The proactive communication from imToken came weeks after MAS placed the firm on the IAL on December 5, 2023. Notably, MAS did not provide specific reasons for blacklisting imToken on its website. Following it, on December 8, 2023, MAS added another crypto-related entity, BKEX, a cryptocurrency exchange, to the list. The addition followed BKEX’s announcement of suspending withdrawals in May 2023.
imToken’s operations and achievements
ImToken operates a software-based cryptocurrency wallet and a hardware wallet named imKey. These apps have garnered positive reviews on platforms like Apple Store and Google Play. Established in 2016 in Hangzhou, China, imToken relocated its headquarters to Singapore. In 2021, the company raised $30 million in a Series B funding round, with significant contributions from Qiming Venture Partners, IDG Capital, and other investors.
As of 2021, imToken boasted a user base of 12 million, managing $50 million in crypto assets and facilitating transactions worth over $500 billion. The firm had a substantial presence in China, accounting for about 70% of its users, along with a significant user base in South Korea, the United States, and Southeast Asia.
The blacklisting of firms like imToken by MAS reflects the regulator’s cautious approach towards crypto-related entities. However, MAS has also shown openness to industry players who comply with its regulatory framework. A recent example is the issuance of a Major Payment Institution license to the South Korean crypto exchange Upbit on January 7. The license enables Upbit to expand its regional services, indicating MAS’s balanced stance between regulation and industry development.

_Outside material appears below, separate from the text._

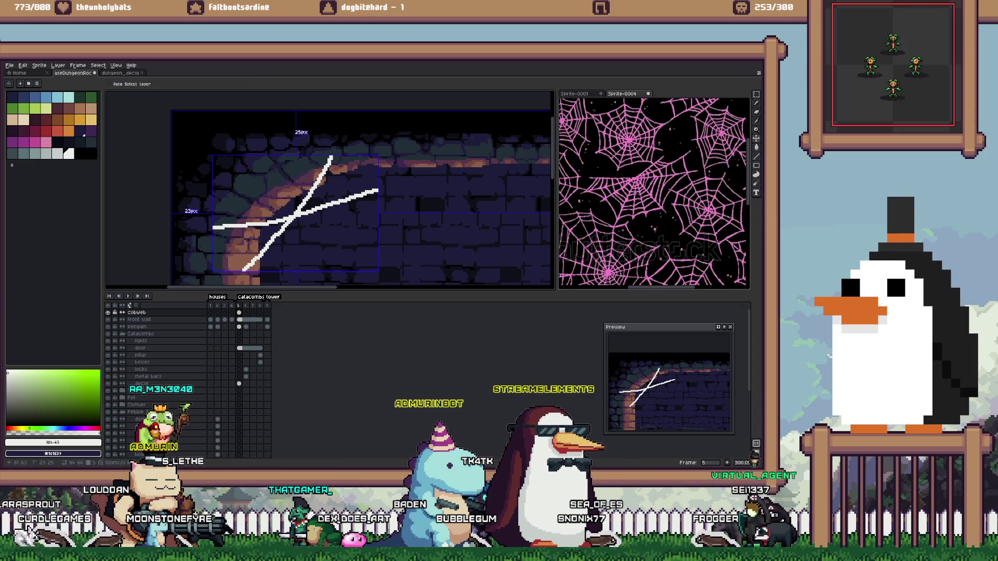
left_click_drag(308, 220, 298, 204)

imToken’s current situation underscores the complex regulatory environment for crypto firms, especially in jurisdictions like Singapore that are keen on establishing a regulated yet innovative financial landscape. The firm’s efforts to engage with MAS for removal from the IAL highlight the importance of compliance and open dialogue in navigating the regulatory challenges of the crypto industry. Simultaneously, MAS’s actions reflect its commitment to safeguarding investor interests while allowing compliant crypto businesses to thrive. As the situation unfolds, it will be interesting to see how imToken adapts to these regulatory expectations and how MAS continues to balance its regulatory responsibilities with the growth of the crypto sector.